New York – Now it is up to Terry Collins to lead the New York Mets, at least for the next two years with an option for a third at least to 2013. He was introduced as the 20th manager of the New York Mets at Citi Field Tuesday morning and the questions were asked.
What must be done to turn the tide in Flushing? After two consecutive losing seasons and questions about who will be where in the lineup, Collins certainly has a huge task. Expectations for the Mets to contend in 2011 are very slim with limited payroll flexibility, and probably no significant additions to the roster.
The new manager immediately said he wants to win. He emphasized speed on the bases and mentioned how important it was for Carlos Beltran and Jason Bay to stay healthy. Previous manager Jerry Manuel knew how important that was, but for Collins to see success it will require more than Beltran and Bay playing at full strength.
“I want to win, and there is no doubt in my mind we have the talent to win,” said the 61-year old Collins, an intense and competitive individual who expects nothing more than winning. He reminds you of a general leading his troops to war. A veteran baseball man with expertise coming back to the dugout after an 11-year hiatus should not be an issue.
Collins knows the game, so adjusting to a new situation, in the big city will be the question. Can he handle a losing situation? Time will tell because Collins will always have a skeptical past to his resume after dismissing himself from his managerial duties with the California Angels with 29 games remaining in 1999.
But that had no bearing on the decision to bring him on board. He beat out Mets homegrown favorite Wally Backman, third base coach Chip Hale, and minor league instructor Bob Melvin who had the previous managerial background to lead.
“We believe Terry’s knowledge of our players, intensity and direct approach will make an immediate, positive impact both in the clubhouse and on the field,” said new General Manager Sandy Alderson.
There is also intensity that comes with Collins.
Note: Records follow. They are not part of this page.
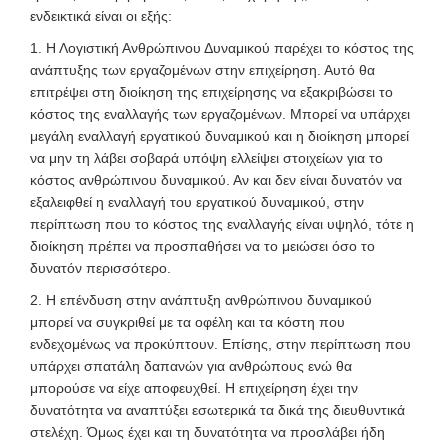
ενδεικτικά είναι οι εξής:
1. Η Λογιστική Ανθρώπινου Δυναμικού παρέχει το κόστος της
ανάπτυξης των εργαζομένων στην επιχείρηση. Αυτό θα
επιτρέψει στη διοίκηση της επιχείρησης να εξακριβώσει το
κόστος της εναλλαγής των εργαζομένων. Μπορεί να υπάρχει
μεγάλη εναλλαγή εργατικού δυναμικού και η διοίκηση μπορεί
να μην τη λάβει σοβαρά υπόψη ελλείψει στοιχείων για το
κόστος ανθρώπινου δυναμικού. Αν και δεν είναι δυνατόν να
εξαλειφθεί η εναλλαγή του εργατικού δυναμικού, στην
περίπτωση που το κόστος της εναλλαγής είναι υψηλό, τότε η
διοίκηση πρέπει να προσπαθήσει να το μειώσει όσο το
δυνατόν περισσότερο.
2. Η επένδυση στην ανάπτυξη ανθρώπινου δυναμικού
μπορεί να συγκριθεί με τα οφέλη και τα κόστη που
ενδεχομένως να προκύπτουν. Επίσης, στην περίπτωση που
υπάρχει σπατάλη δαπανών για ανθρώπους ενώ θα
μπορούσε να είχε αποφευχθεί. Η επιχείρηση έχει την
δυνατότητα να αναπτύξει εσωτερικά τα δικά της διευθυντικά
στελέχη. Όμως έχει και τη δυνατότητα να προσλάβει ήδη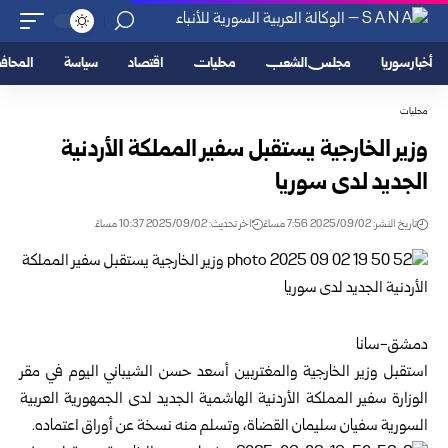
أخبار سوريا
مجلس الشعب
محليات
اقتصاد
سياسة
المحا
محليات
وزير الخارجية يستقبل سفير المملكة الأردنية
الجديد لدى سوريا
تاريخ النشر: 2025/09/02 7:56 مساءً
اخر تحديث: 2025/09/02 10:37 مساءً
دمشق-سانا
استقبل وزير الخارجية والمغتربين أسعد حسن الشيباني اليوم في مقر
الوزارة سفير المملكة الأردنية الهاشمية الجديد لدى الجمهورية العربية
السورية سفيان سليمان القضاة، وتسلم منه نسخة عن أوراق اعتماده.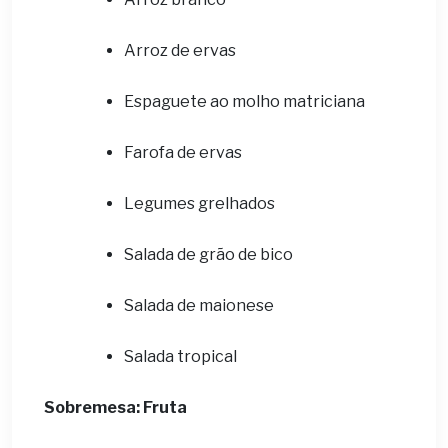
Arroz de ervas
Espaguete ao molho matriciana
Farofa de ervas
Legumes grelhados
Salada de grão de bico
Salada de maionese
Salada tropical
Sobremesa: Fruta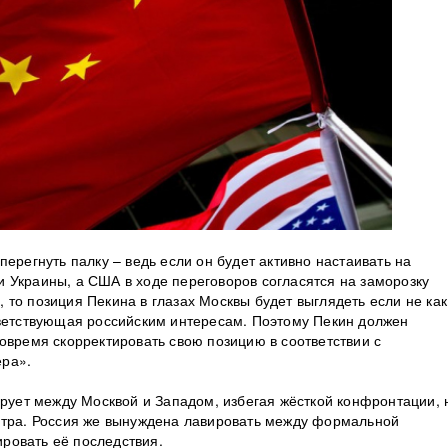
перегнуть палку – ведь если он будет активно настаивать на
 Украины, а США в ходе переговоров согласятся на заморозку
 то позиция Пекина в глазах Москвы будет выглядеть если не как
тветствующая российским интересам. Поэтому Пекин должен
вовремя скорректировать свою позицию в соответствии с
ера».
ирует между Москвой и Западом, избегая жёсткой конфронтации, 
итра. Россия же вынуждена лавировать между формальной
ровать её последствия.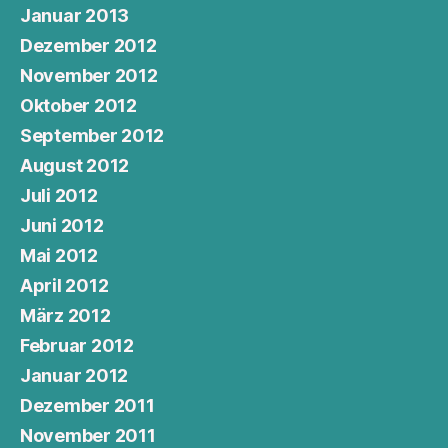
Januar 2013
Dezember 2012
November 2012
Oktober 2012
September 2012
August 2012
Juli 2012
Juni 2012
Mai 2012
April 2012
März 2012
Februar 2012
Januar 2012
Dezember 2011
November 2011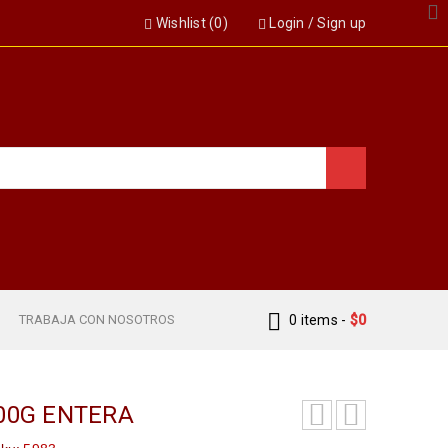
Wishlist (
0
)
Login
/
Sign up
S
TRABAJA CON NOSOTROS
0 items
-
$
0
00G ENTERA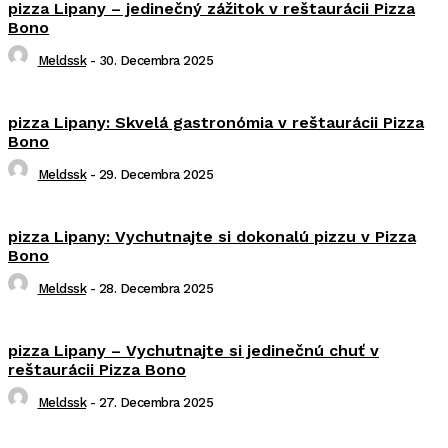
pizza Lipany – jedinečný zážitok v reštaurácii Pizza
Bono
Meldssk
-
30. Decembra 2025
pizza Lipany: Skvelá gastronómia v reštaurácii Pizza
Bono
Meldssk
-
29. Decembra 2025
pizza Lipany: Vychutnajte si dokonalú pizzu v Pizza
Bono
Meldssk
-
28. Decembra 2025
pizza Lipany – Vychutnajte si jedinečnú chuť v
reštaurácii Pizza Bono
Meldssk
-
27. Decembra 2025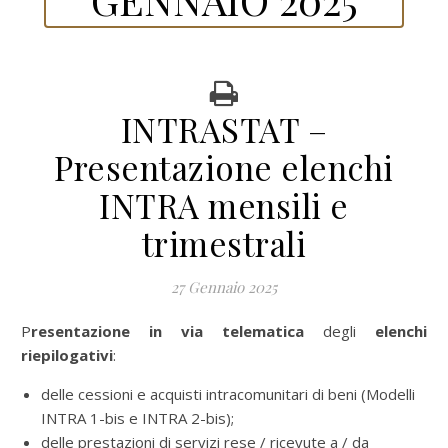
INTRASTAT –
Presentazione elenchi
INTRA mensili e
trimestrali
27 Gennaio 2025
Presentazione in via telematica
degli
elenchi
riepilogativi
:
delle cessioni e acquisti intracomunitari di beni (Modelli
INTRA 1-bis e INTRA 2-bis);
delle prestazioni di servizi rese / ricevute a / da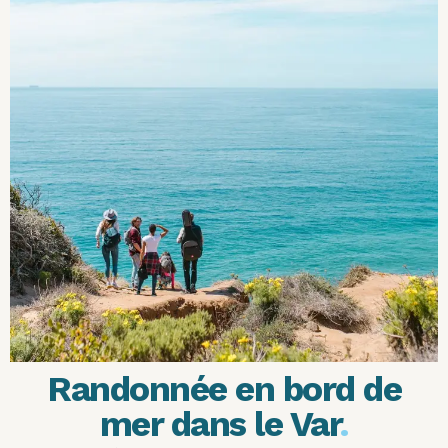
Randonnée en bord de
mer dans le Var
.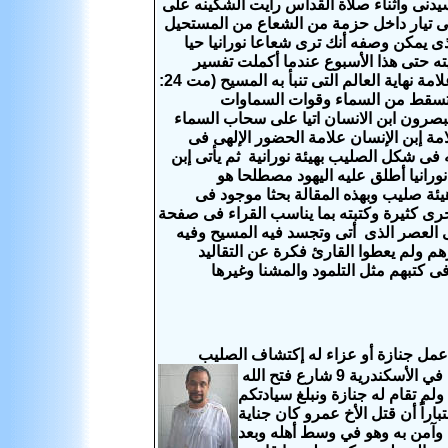
يدنى وأثناء صلاة القداس رأيت الشكينه على
ى تيار داخل حزمة من الشعاع من المستحيل
ى يمكن وصفه أنك ترى شعاعا نورانيا حيا
يته حتى هذا الأسبوع عندما أكملت تفسير
التى تنبأ به المسيح
(مت 24:
جوم تسقط من السماء وقوات السماوات
يبصرون ابن الانسان اتيا على سحاب السماء
مة إبن الإنسان علامة الحضور الإلهى فى
 فى شكل الصليب بهيئة نورانية ثم يأتى إبن
رانيا أطلق عليه اليهود مصطلحا هو
يئة صليب وبهذه المقالة بحثا موجود فى
رى كثيرة وكتبته بما يناسب القراء فى صفحة
 العصر الذى أتى وتجسد فيه المسيح وفيه
م ولم يعطوا القارئ فكرة عن التقاليد
ى كتبهم مثل التلمود والمشنا وغيرها
ا
عمل جنازة أو عزاء له إكتشاف الصليب
على يده اليمنى من قبل المغسلين" ؟؟؟؟؟ عمرو حسين محمد السايح بصيلة. يقيم في الأسكندرية 9 شارع فتح الله
لم تقام له جنازة ونبلغ سيادتكم
اراً أن قتل الأخ عمرو كان جناية
آمن به وهو في وسط أهله وبعد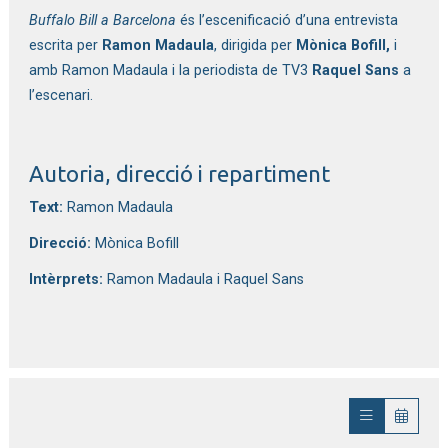
Buffalo Bill a Barcelona
és l’escenificació d’una entrevista 
escrita per 
Ramon Madaula
, dirigida per 
Mònica Bofill, 
i 
amb Ramon Madaula i la periodista de TV3 
Raquel Sans
 a 
l’escenari.
Autoria, direcció i repartiment
Text:
 Ramon Madaula
Direcció:
 Mònica Bofill
Intèrprets:
 Ramon Madaula i Raquel Sans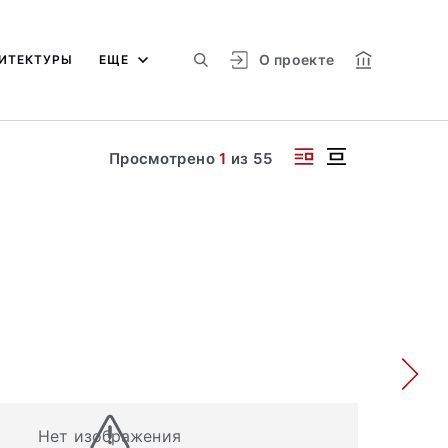
О проекте
ИТЕКТУРЫ
ЕЩЕ
Просмотрено
1
из
55
Нет изображения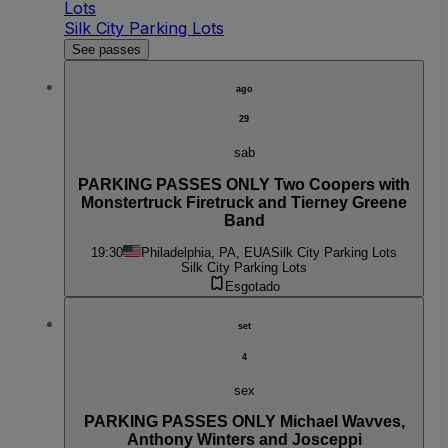
Lots
Silk City Parking Lots
See passes
ago
29
sab
PARKING PASSES ONLY Two Coopers with
Monstertruck Firetruck and Tierney Greene
Band
19:30
Philadelphia, PA, EUA
Silk City Parking Lots
Silk City Parking Lots
Esgotado
set
4
sex
PARKING PASSES ONLY Michael Wavves,
Anthony Winters and Josceppi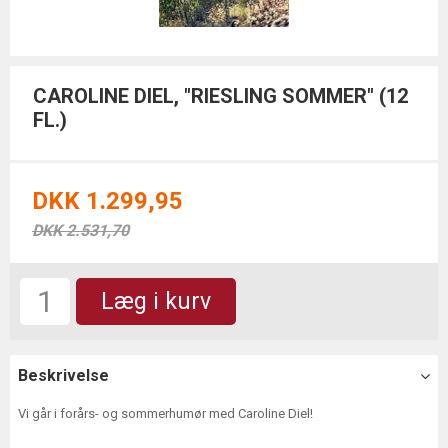
CAROLINE DIEL, "RIESLING SOMMER" (12
FL.)
DKK 1.299,95
DKK 2.531,70
Læg i kurv
Beskrivelse
Vi går i forårs- og sommerhumør med Caroline Diel!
An emotional man in the dugout when he piloted the Houston Astros before the Angels, and perhaps what his predecessor Jerry Manuel could not do, Collins will be able to. That is bringing the intensity and fire to the Mets clubhouse.
Though we can’t put the entire blame on Manuel’s personality and Collins will inherit most of the mess that Manuel had to work with. Luis Castillo with the big contract, probably no way Oliver Perez gets traded, and if the Mets can’t eat the remaining $36 million of his contract, Collins may have to put him back on the mound. And he has to deal with a controversial closer Francisco Rodriguez who is coming off thumb surgery and a legal issue of assault.
An immediate impact will be on the youngsters that Collins knows well. He served as the Mets minor league field coordinator this past season and is familiar with Ruben Tejada, Ike Davis and Josh Thole. No doubt Alderson and the new Mets regime, all familiar with Alderson, took that into consideration when they hired their new manager.
What Mets fans will see is a more intense and feisty individual, something Manuel lacked. There will be no laugh in the pre and post game meetings with members of the media that symbolized Manuel during his tenure as manager. Collins is straight to the point and on a mission to try and turn things around at Citi Field.
“I really hope that when we get together as a team in spring training that the lines of communication open up,” stated Collins. “They have to be open on a daily basis and the players have to realize my passion for the game and my passion for excellence.”
Time will tell how the Terry Collins managerial reign will unfold. “We want to be the last team standing net October,” said Collins who definitely has proved to have a passion for the game.
A bold statement for sure, and an experienced leader who immediately took charge as a new era has officially started at Citi Field.